Long Island's first grassroots conference on medical diagnostic error and patient safety identified two areas for action: reforming healthcare institutions and making them more accountable, and educating patients to ask the right questions.
Online, March 5, 2014 (Newswire.com) - On Monday this week, a mixed audience of healthcare professionals, patient safety advocates and concerned citizens gathered in Plainview, NY, to discuss the critical issue of errors in medical diagnosis. The seminar, Medical Diagnosis: Help Your Doctor Help You, was prompted by the grim statistic that an estimated 40,000 to 80,000 people die in the US each year as a result of a wrong diagnosis.
According to Ilene Corina, founder and President of PULSE of NY, the grassroots patient safety advocacy group that organized the event, "As patients (supported by our families and friends) we must learn how to communicate better with doctors and other healthcare staff. We need to tell our doctors what's going on with us in a clear, complete, and logical way. This is something we can all learn to do, and PULSE of NY provides training in how to do it. We also need to push our doctors to consider all possible explanations for our symptoms, not just jump to the most common or likely cause.
"On the other side, the medical profession and hospital administrations must become more accountable. Diagnostic practices must be improved, and healthcare institutions and staff must be more willing to take responsibility when something goes wrong."
Speakers underscore the message
Trisha Torrey, About.com's expert on patient empowerment issues and author of several books, told her story: misdiagnosed a decade ago with a rare terminal cancer and slated for chemo, she endured months of anguish and lost the bulk of her life-savings. Only through her own persistent research did she finally convince the doctors that she was in fact healthy.
"Patients," says Torrey, "need to start taking responsibility for things we've never been responsible for before. Nobody taught us how to make a list of questions for the doctor, or how to talk to one. Nobody's taught us where the good information is on the Internet, instead of the stuff just intended to sell us things. We can't just lay blame or wait for the system to be fixed: there are things we can actually do keep ourselves and our loved ones safer."
In 2009, Torrey founded the Alliance of Professional Health Advocates, helping people become privately employed advocates for patients who do not have the strength, knowledge, or resources to guard their safety while under care.
Dr. Jack Rubenstein, who holds senior positions in North Shore-LIJ and its Hofstra School of Medicine, specializes in complex, difficult-to-diagnose cases and likens himself to TV's doctor House, "but with a better personality."
He noted that a diagnosis may change over time, and if you ask two doctors to interpret the same symptoms or data, they may disagree. He outlined the ways in which doctors and patients can partner more effectively. "The patient must provide as much context as possible," he said, "or the outcome of the clinical reasoning process won't be satisfactory."

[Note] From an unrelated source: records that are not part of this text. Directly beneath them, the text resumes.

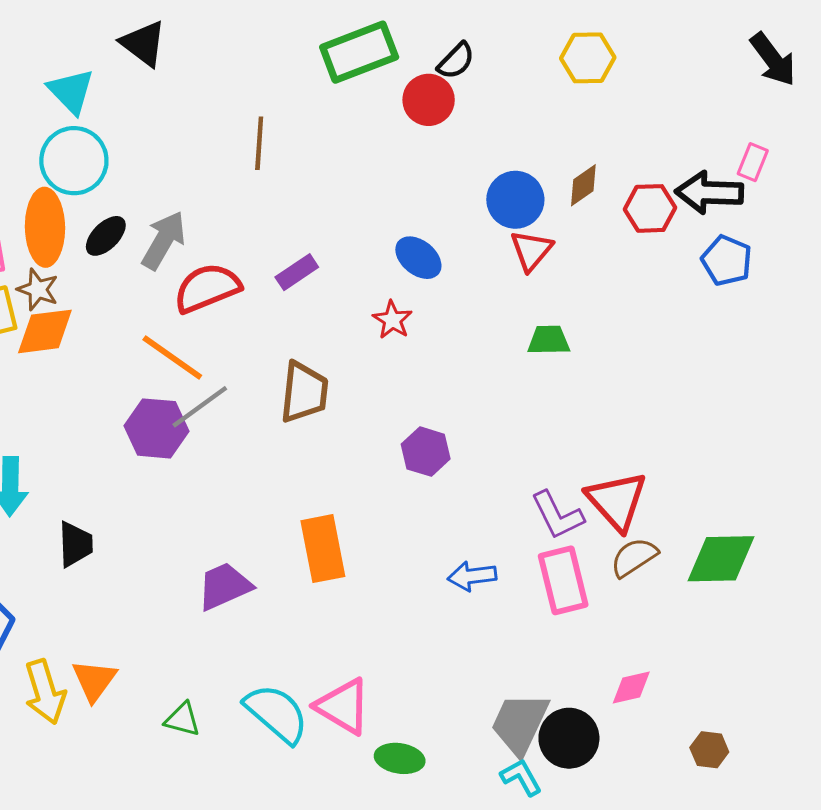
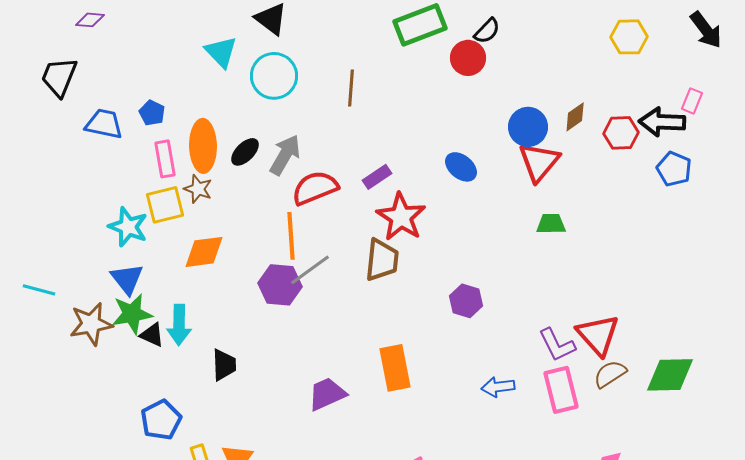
yellow hexagon: (588, 58) -> (629, 37), moved
cyan circle: (74, 161) -> (274, 76), moved
red triangle: (531, 250) -> (539, 162), size x1.4
red star: (392, 320) -> (401, 217), moved, size x1.8
orange diamond: (45, 331) -> (204, 252), moved
orange line: (172, 358) -> (291, 236), turned 51

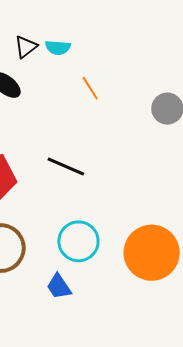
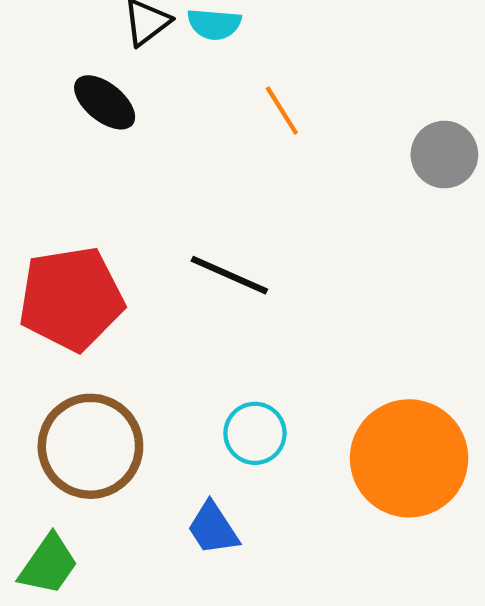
cyan circle: (78, 241) -> (255, 433), size x0.7

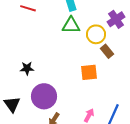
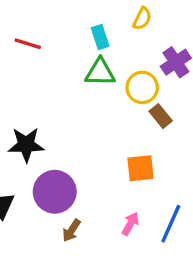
black star: (27, 68) -> (26, 145), size x1.5
orange square: (89, 72) -> (141, 168), moved

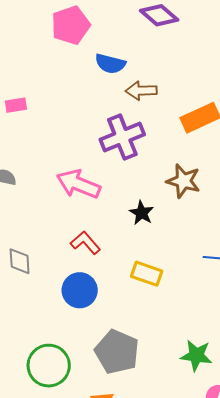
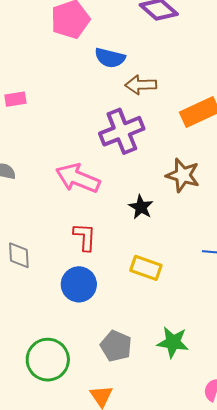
red L-shape: (85, 243) -> (85, 237), turned 44
gray pentagon: (117, 352) -> (116, 346), size x0.7
green star: (196, 355) -> (173, 342), moved

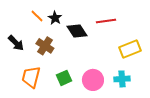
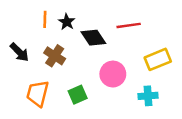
orange line: (37, 16) -> (45, 19), turned 48
pink circle: (93, 80) -> (113, 74), moved

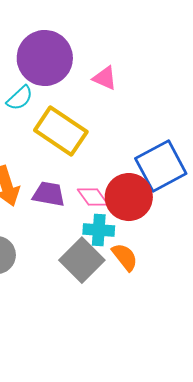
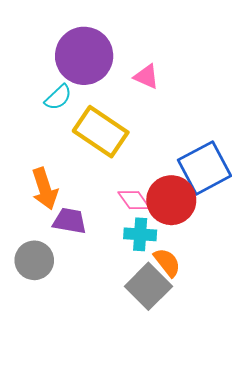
purple trapezoid: (49, 194) -> (70, 221), moved
gray square: (82, 260) -> (148, 286), moved

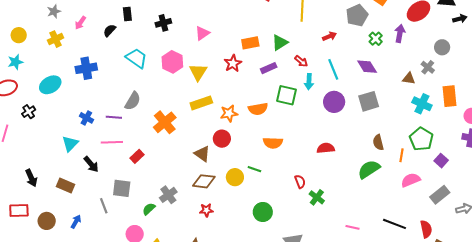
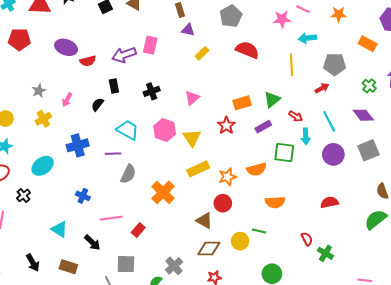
gray pentagon: (357, 15) -> (335, 64), moved, turned 30
purple line: (114, 117) -> (113, 154), moved
cyan triangle: (70, 144) -> (59, 229), moved, turned -36

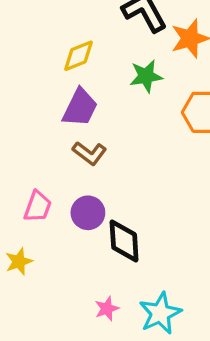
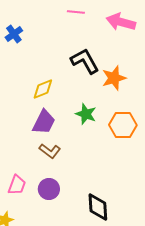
green star: (146, 76) -> (86, 114), moved, turned 30
black diamond: (124, 241) -> (98, 207), moved

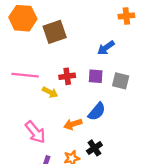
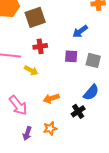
red cross: (67, 76) -> (40, 46), moved
blue semicircle: (97, 112) -> (91, 92), moved
black cross: (94, 148) -> (78, 111), moved

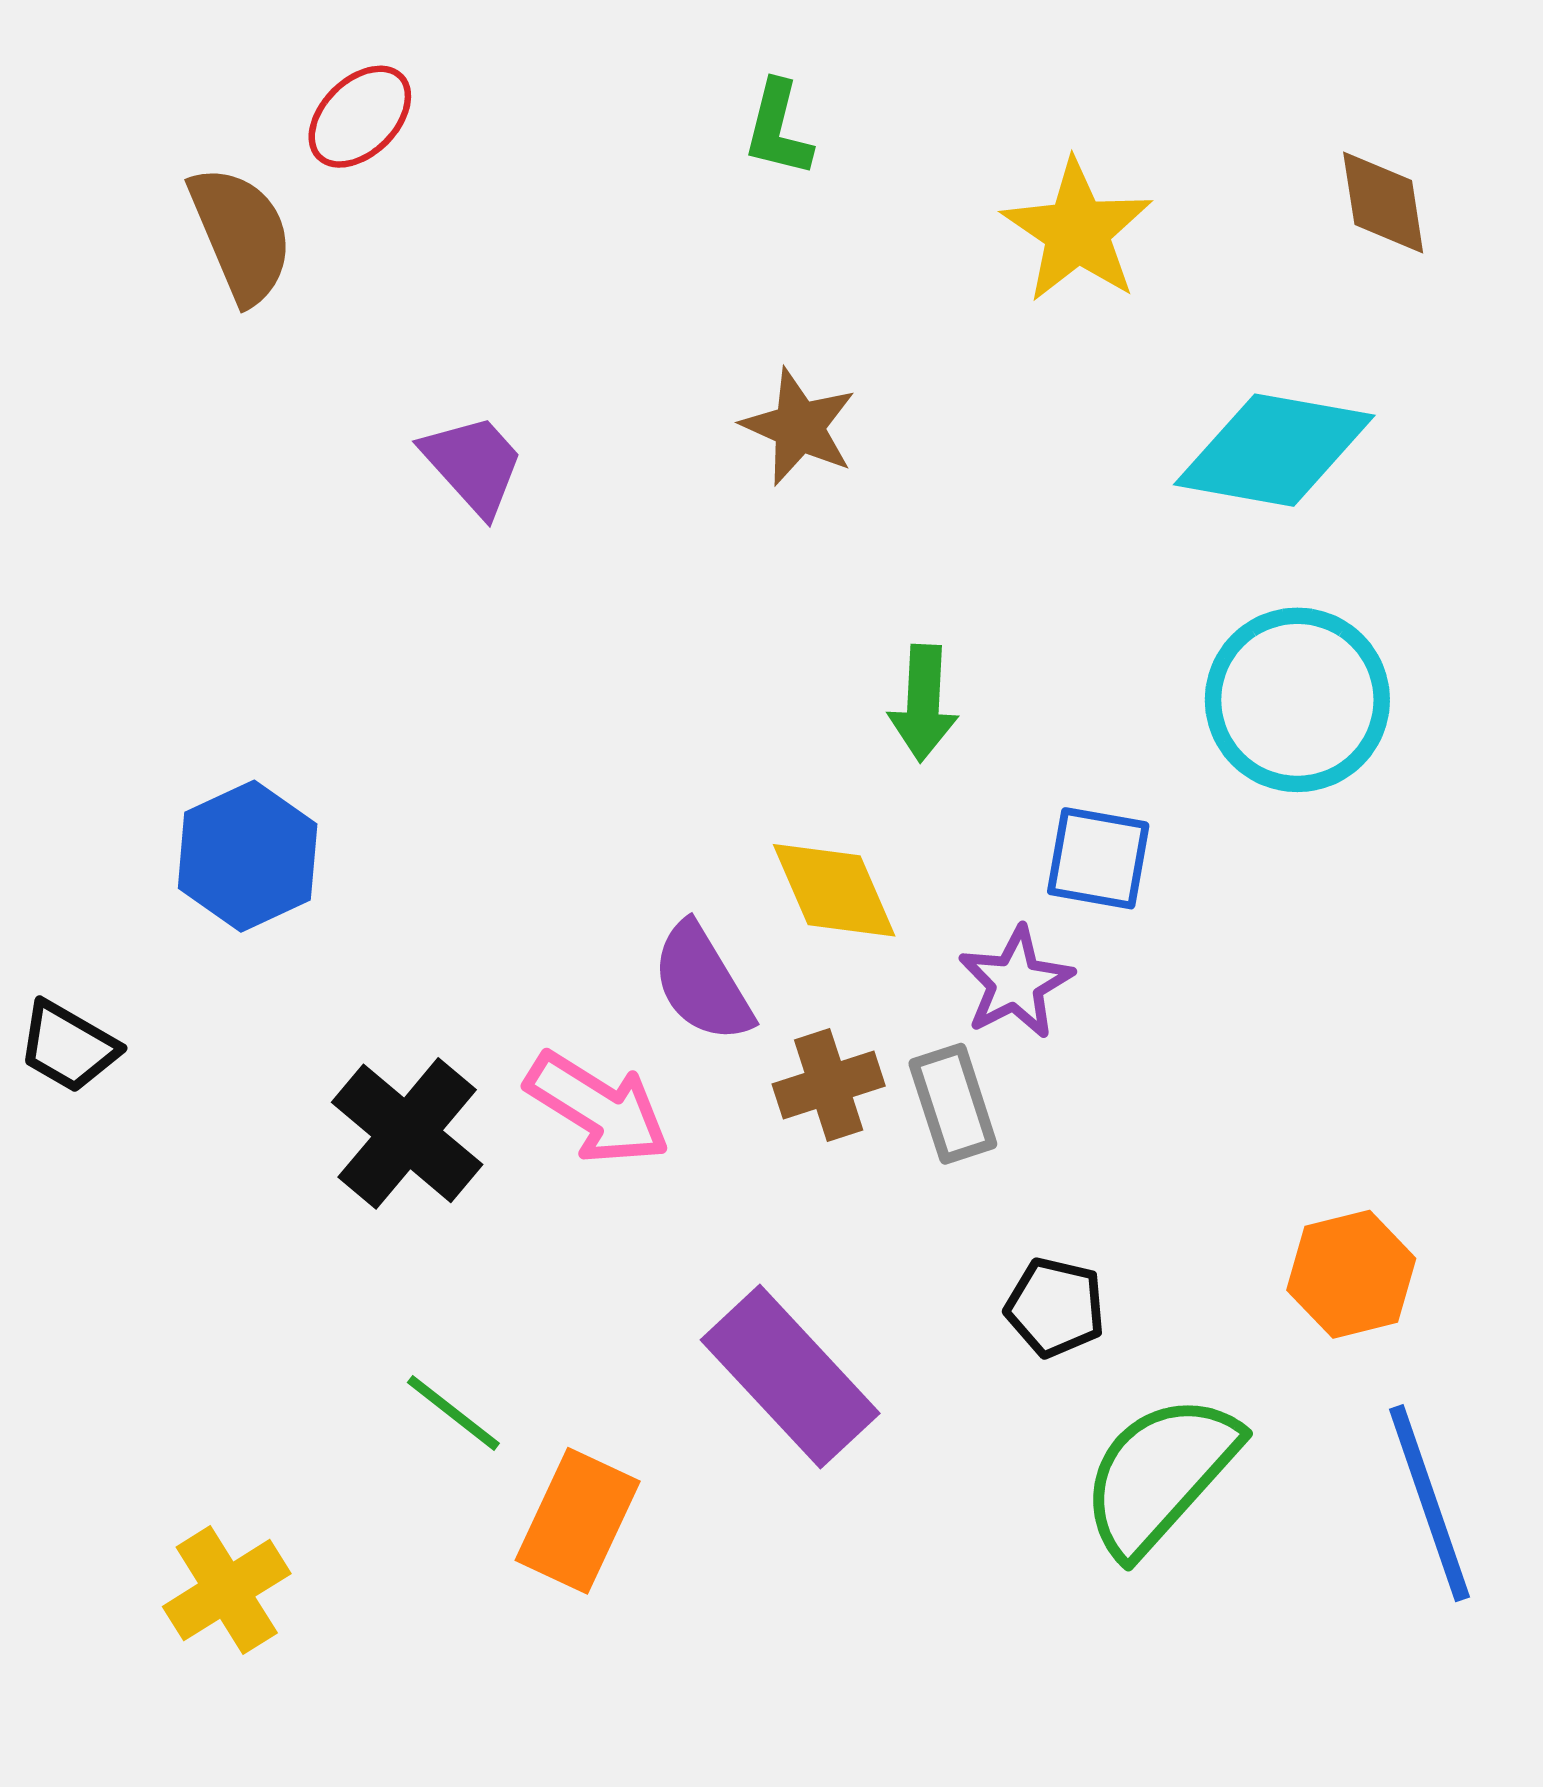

He cited intuition as a common cause of misdiagnosis. "As doctors gain experience, we increasingly diagnose through a fast-track intuitive system. That's very efficient, but it's fraught with error. So you, the patient, need to be the red flag. You need to say, 'Doctor, I don't understand your logic here. Maybe the fast answer you just gave me doesn't make a lot of sense.' Don't be in a rush, and don't allow the clinician to rush you."
Miscommunication dramatized
The need for effective communication was brought to life through a humorous skit in which Ilene Corina played the role of doctor and actor Alix Stoll played a patient trying, unsuccessfully, to describe her symptoms in the kind of sloppy, exaggerated language that we all use daily. How long have you had these symptoms? Oh, forever! Is there anything you do that makes it worse? Everything makes it worse! Are you taking medication? Yes, the doctor gave me something but I can't remember what it's called.
The message was clear: diagnosis is based on evidence, and we as patients need to be accurate and unambiguous when talking to clinicians.
"We hurt and kill too many people"
The final speaker was Dr. Ronald Wyatt, Medical Director in the Office of the Chief Medical Officer at the patient safety watchdog, The Joint Commission. A self-styled "patient safety extremist," Dr. Wyatt said, "We hurt and kill too many people in healthcare, every day. Five percent of US hospital autopsies show evidence of lethal diagnostic error. Voluntary reporting of incidents by doctors is dismal. I often hear, 'If it weren't for me, that patient would have died sooner.' Hospitals say, we have great physicians here; we did nothing wrong."
"This means that diagnostic error isn't being recognized as a failure of the system. We need to analyze these events, understanding how and why they happened and how we can take corrective actions that will decrease the risk of it happening again. We need 'predictive' analysis that will anticipate the next risk." And he added that medical institutions have a financial motivation: medical errors are very costly.
While stressing that doctors need to see patients as people, not just cases, Dr. Wyatt also addressed the patient's responsibility for his or her own health, citing the story of an older relative of his. Poor, uneducated, uninsured, and diagnosed as diabetic, he improved his diet and activities so much that he was able to go off medication within a year. He succeeded, said Dr. Wyatt, because "he had the knowledge, the skills and the confidence, within himself and his family."